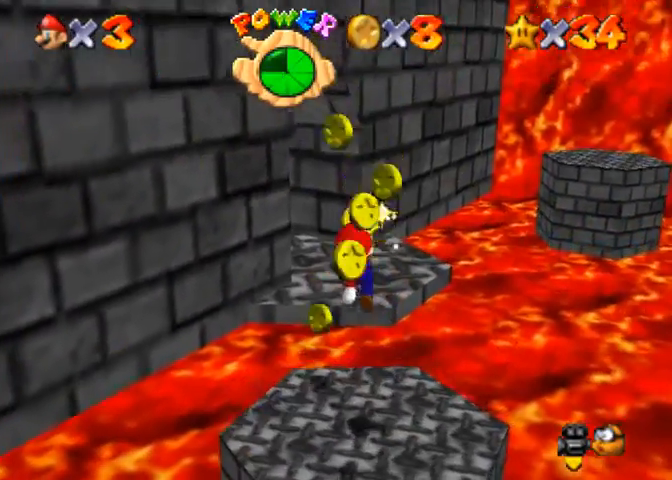
{"buttons": [], "left_stick": "up", "right_stick": "center", "events": [[133, "SQUARE", "down"], [300, "SQUARE", "up"], [333, "CROSS", "up"], [367, "left_stick", "up"]]}
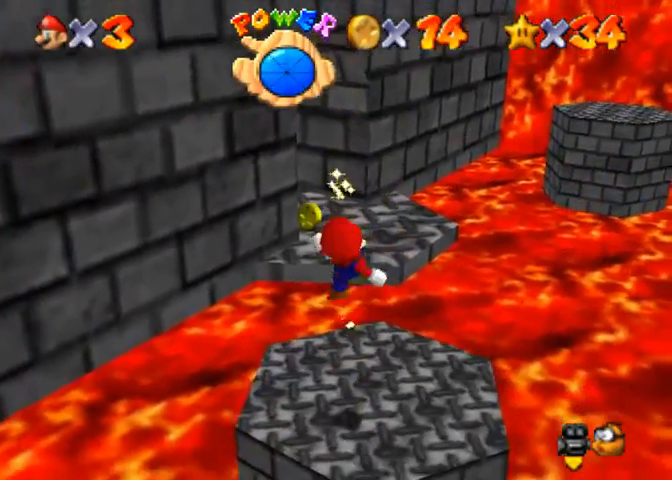
{"buttons": [], "left_stick": "up", "right_stick": "center", "events": []}
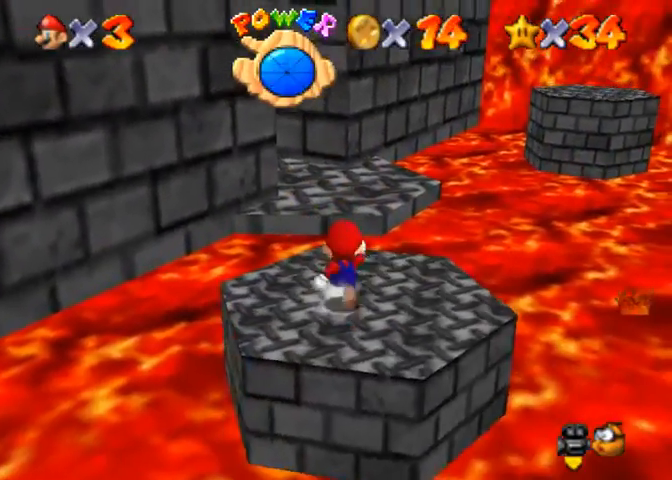
{"buttons": ["R1"], "left_stick": "up", "right_stick": "center", "events": [[67, "R1", "down"], [100, "CROSS", "down"], [200, "CROSS", "up"]]}
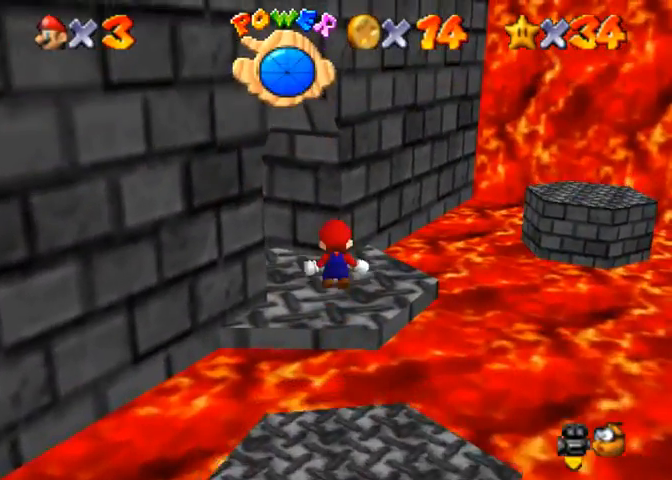
{"buttons": [], "left_stick": "left", "right_stick": "center", "events": [[33, "R1", "up"], [133, "right_stick", "right"], [400, "left_stick", "left"], [500, "right_stick", "center"]]}
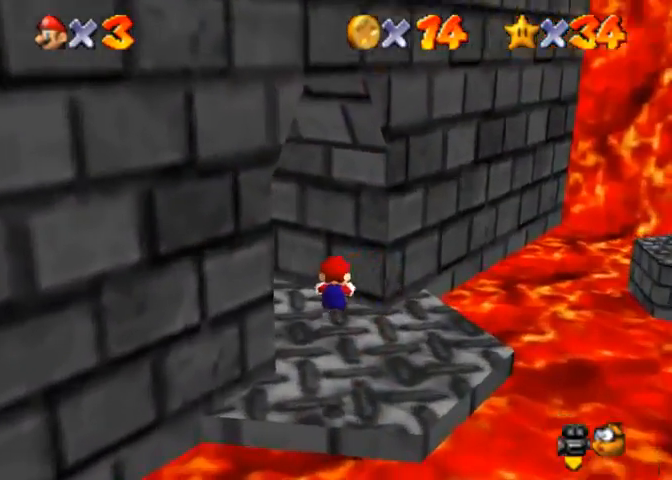
{"buttons": [], "left_stick": "up-left", "right_stick": "center", "events": [[100, "right_stick", "up-right"], [167, "left_stick", "center"], [200, "right_stick", "center"], [333, "left_stick", "up-left"]]}
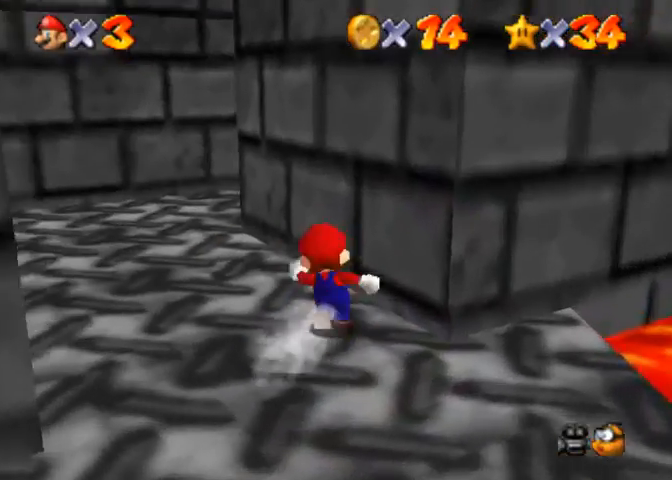
{"buttons": [], "left_stick": "up-left", "right_stick": "center", "events": [[167, "CROSS", "down"], [167, "SQUARE", "down"], [300, "CROSS", "up"], [300, "SQUARE", "up"]]}
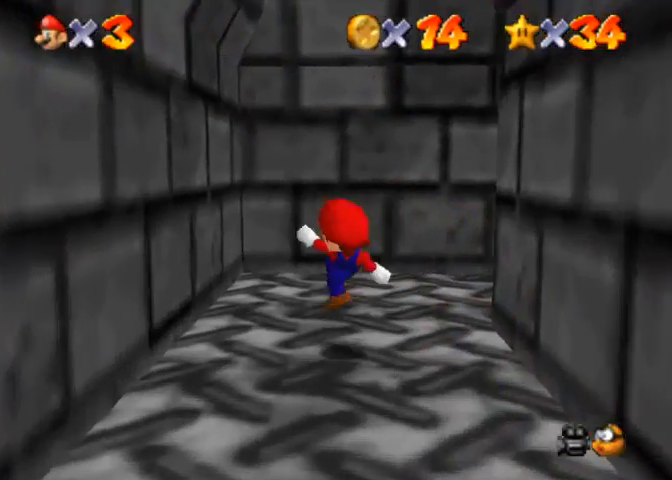
{"buttons": ["CROSS", "SQUARE", "L1"], "left_stick": "right", "right_stick": "center", "events": [[33, "left_stick", "up"], [267, "left_stick", "right"], [433, "CROSS", "down"], [433, "L1", "down"], [433, "SQUARE", "down"]]}
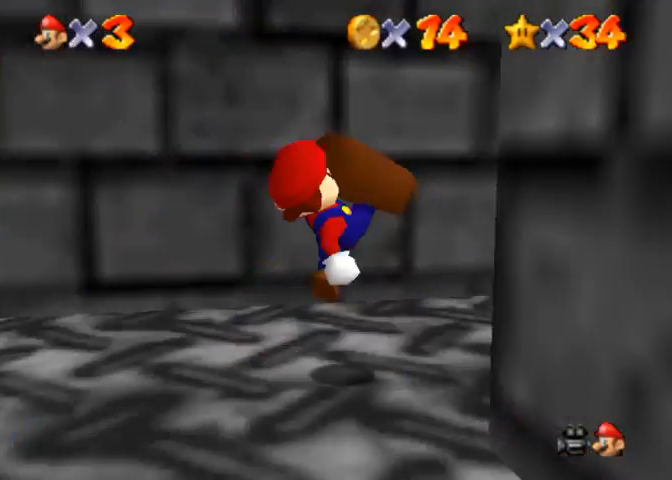
{"buttons": [], "left_stick": "up-right", "right_stick": "center", "events": [[33, "L1", "up"], [33, "SQUARE", "up"], [67, "CROSS", "up"], [100, "left_stick", "center"], [400, "left_stick", "up-right"]]}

• • • •

WORK TASK: Show the lines of the listing above with "CROSS".

RESPONSE FOR THIS EXERCISE:
{"buttons": [], "left_stick": "up", "right_stick": "center", "events": [[133, "SQUARE", "down"], [300, "SQUARE", "up"], [333, "CROSS", "up"], [367, "left_stick", "up"]]}
{"buttons": ["R1"], "left_stick": "up", "right_stick": "center", "events": [[67, "R1", "down"], [100, "CROSS", "down"], [200, "CROSS", "up"]]}
{"buttons": [], "left_stick": "up-left", "right_stick": "center", "events": [[167, "CROSS", "down"], [167, "SQUARE", "down"], [300, "CROSS", "up"], [300, "SQUARE", "up"]]}
{"buttons": ["CROSS", "SQUARE", "L1"], "left_stick": "right", "right_stick": "center", "events": [[33, "left_stick", "up"], [267, "left_stick", "right"], [433, "CROSS", "down"], [433, "L1", "down"], [433, "SQUARE", "down"]]}
{"buttons": [], "left_stick": "up-right", "right_stick": "center", "events": [[33, "L1", "up"], [33, "SQUARE", "up"], [67, "CROSS", "up"], [100, "left_stick", "center"], [400, "left_stick", "up-right"]]}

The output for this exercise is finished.